Die Europäische Kommission hat einen Entwurf einer Kommissionsverordnung (SANTE/1575/2025) veröffentlicht, mit Vorschlägen zur Änderung der Verordnung (EG) Nr. 1925/2006 bezüglich der Verwendung von Monacolinen aus Rotschimmelreis in Lebensmitteln und Nahrungsergänzungsmitteln.

Zuvor war die Verwendung von Monacolinen aus Rotschimmelreis gemäß der Kommissionsverordnung (EU) 2022/860 auf weniger als 3 mg pro Tagesportion beschränkt und aufgrund von Sicherheitsbedenken einer Unionsprüfung unterzogen worden. Die Beschränkung basierte auf einer wissenschaftlichen Stellungnahme der Europäischen Behörde für Lebensmittelsicherheit aus dem Jahr 2018, die darauf hinwies, dass die Exposition gegenüber Monacolinen bei Aufnahmemengen von nur 3 mg pro Tag zu schwerwiegenden unerwünschten Wirkungen führen könnte, insbesondere auf das muskuloskelettale System (einschließlich Rhabdomyolyse) und die Leber.
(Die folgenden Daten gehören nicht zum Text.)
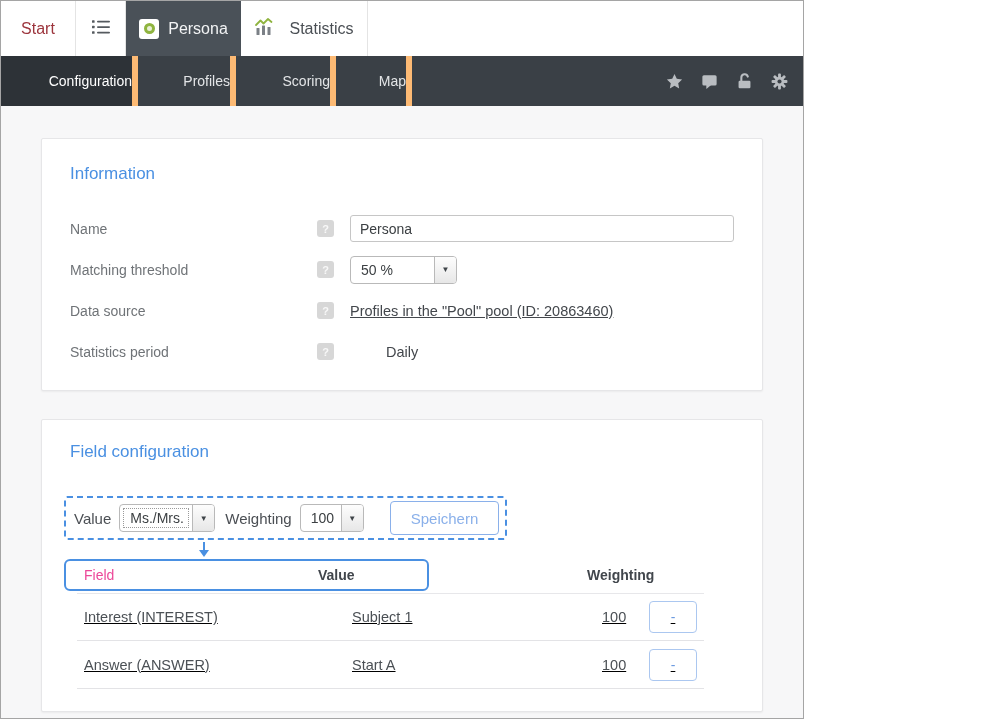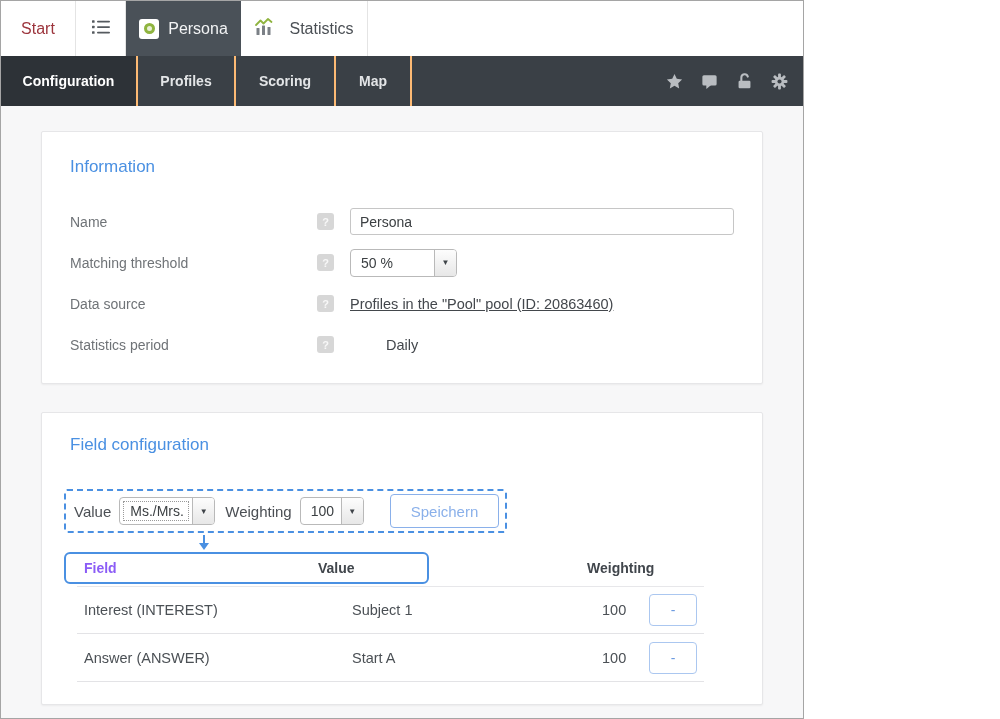--- a/index.html
+++ b/index.html
@@ -19,7 +19,7 @@
 
   
   .navbar { height:50px; background:#3a4046; display:flex; align-items:stretch; }
-  .navitem { display:flex; align-items:center; justify-content:center; color:#e3e5e7; font-size:14px; font-weight:bold; border-right:2px solid #fdba74; cursor:default; }
+  .navitem { display:flex; align-items:center; justify-content:flex-end; color:#e3e5e7; font-size:14px; font-weight:normal; border-right:6px solid #fdba74; cursor:default; }
   .navitem.active { background:#2d3237; color:#ffffff; }
   .nav-config { width:137px; }
   .nav-profiles { width:98px; }

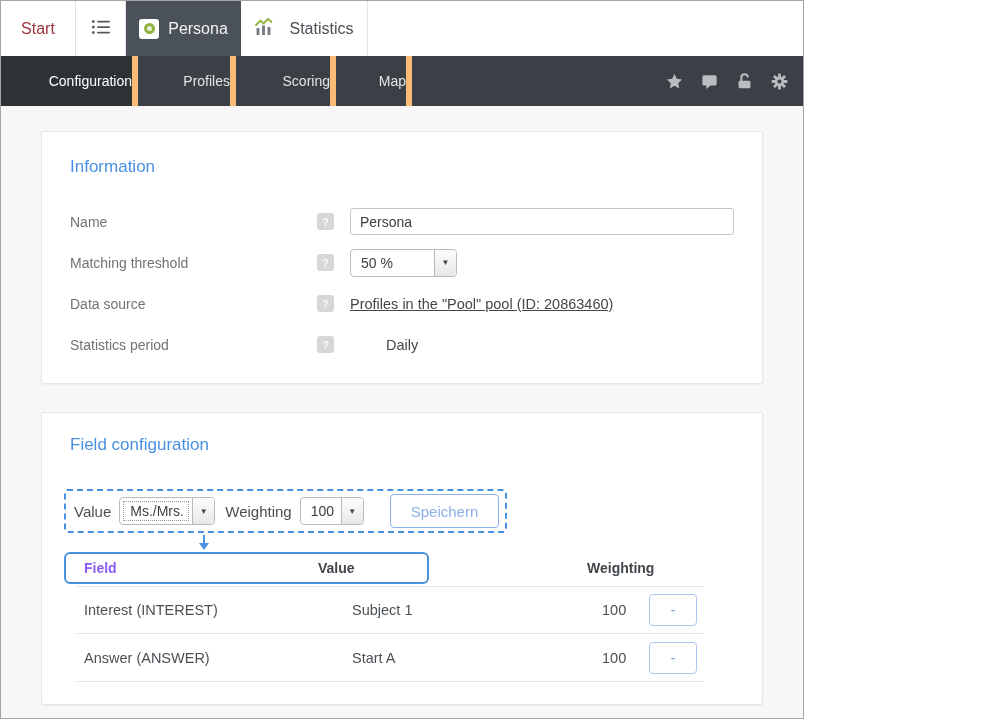--- a/index.html
+++ b/index.html
@@ -30,7 +30,7 @@
   .nav-icons svg { display:block; }
 
   
-  .content { padding:25px 40px 0; }
+  .content { padding:32px 40px 0; }
   .panel { background:#ffffff; border:1px solid #e6e6e8; border-radius:2px; box-shadow:0 1px 2px rgba(0,0,0,0.05); }
   .panel-title { padding:25px 28px 0; color:#4a90e2; font-size:17px; }
   .panel + .panel { margin-top:28px; }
Nach weiteren Einreichungen von Interessengruppen und einer erneuten Bewertung gab die Europäische Behörde für Lebensmittelsicherheit am 29. Januar 2025 eine neue wissenschaftliche Stellungnahme heraus, in der sie zu dem Schluss kam, dass die zusätzlichen Daten die Sicherheit von Monacolinen aus Rotschimmelreis bei Aufnahmemengen unter 3 mg/Tag nicht belegen konnten. Die EFSA erklärte außerdem, dass es nicht möglich sei, eine tägliche Aufnahmemenge zu ermitteln, die für die allgemeine Bevölkerung oder gefährdete Gruppen sicher wäre.

Basierend auf dieser Bewertung schlägt der Verordnungsentwurf vor, Monacoline aus Rotschimmelreis in Teil A von Anhang III der Verordnung (EG) Nr. 1925/2006 aufzunehmen, der die für die Verwendung in Lebensmitteln verbotenen Stoffe auflistet. Im Rahmen der Änderung würden Monacoline aus Teil B (eingeschränkte Stoffe) und Teil C (Stoffe unter Unionsprüfung) des Anhangs gestrichen.
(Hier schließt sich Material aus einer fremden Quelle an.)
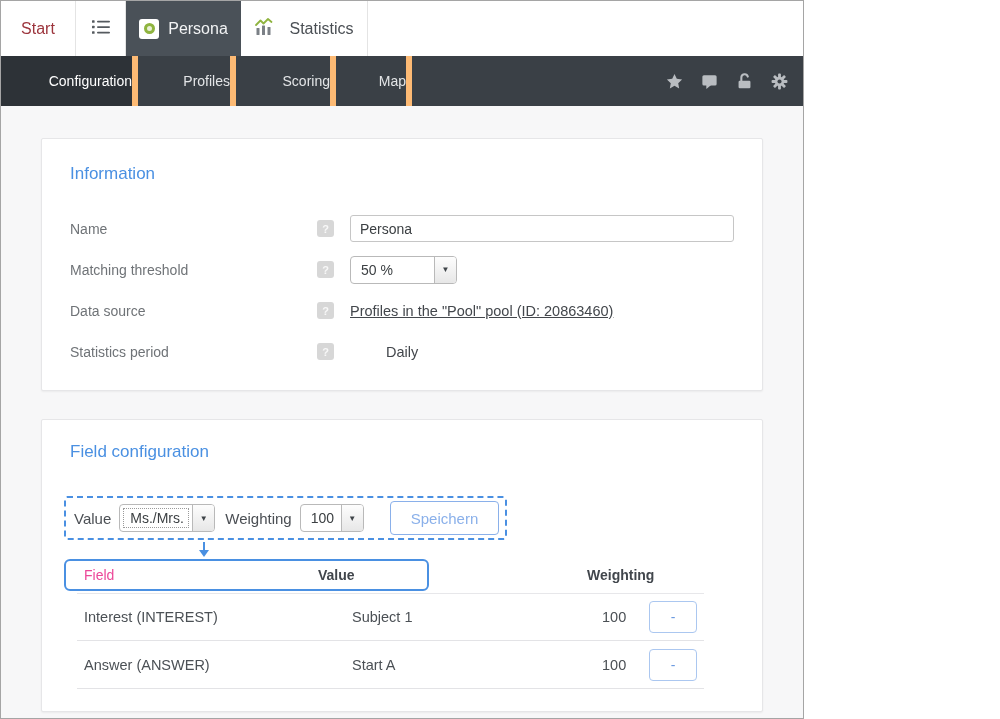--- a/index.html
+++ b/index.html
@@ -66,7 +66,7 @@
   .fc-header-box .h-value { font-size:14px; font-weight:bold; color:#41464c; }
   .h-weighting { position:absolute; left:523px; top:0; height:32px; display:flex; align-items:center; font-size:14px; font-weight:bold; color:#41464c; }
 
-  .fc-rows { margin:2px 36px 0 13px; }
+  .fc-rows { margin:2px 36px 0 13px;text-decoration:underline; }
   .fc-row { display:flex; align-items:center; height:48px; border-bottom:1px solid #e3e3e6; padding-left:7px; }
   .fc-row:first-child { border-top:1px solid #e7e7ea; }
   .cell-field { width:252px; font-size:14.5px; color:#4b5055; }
Um der Industrie eine Übergangsfrist zu ermöglichen, dürfen Lebensmittel, die Monacoline aus Rotschimmelreis enthalten und vor dem Inkrafttreten der Verordnung rechtmäßig in Verkehr gebracht wurden, noch 12 Monate nach Geltungsbeginn der Verordnung vermarktet werden.

Die vorgeschlagene Maßnahme zielt darauf ab, die Verbrauchergesundheit angesichts der anhaltenden Sicherheitsbedenken im Zusammenhang mit Rotschimmelreis-Nahrungsergänzungsmitteln, die häufig zur Cholesterinregulierung eingesetzt werden, zu schützen.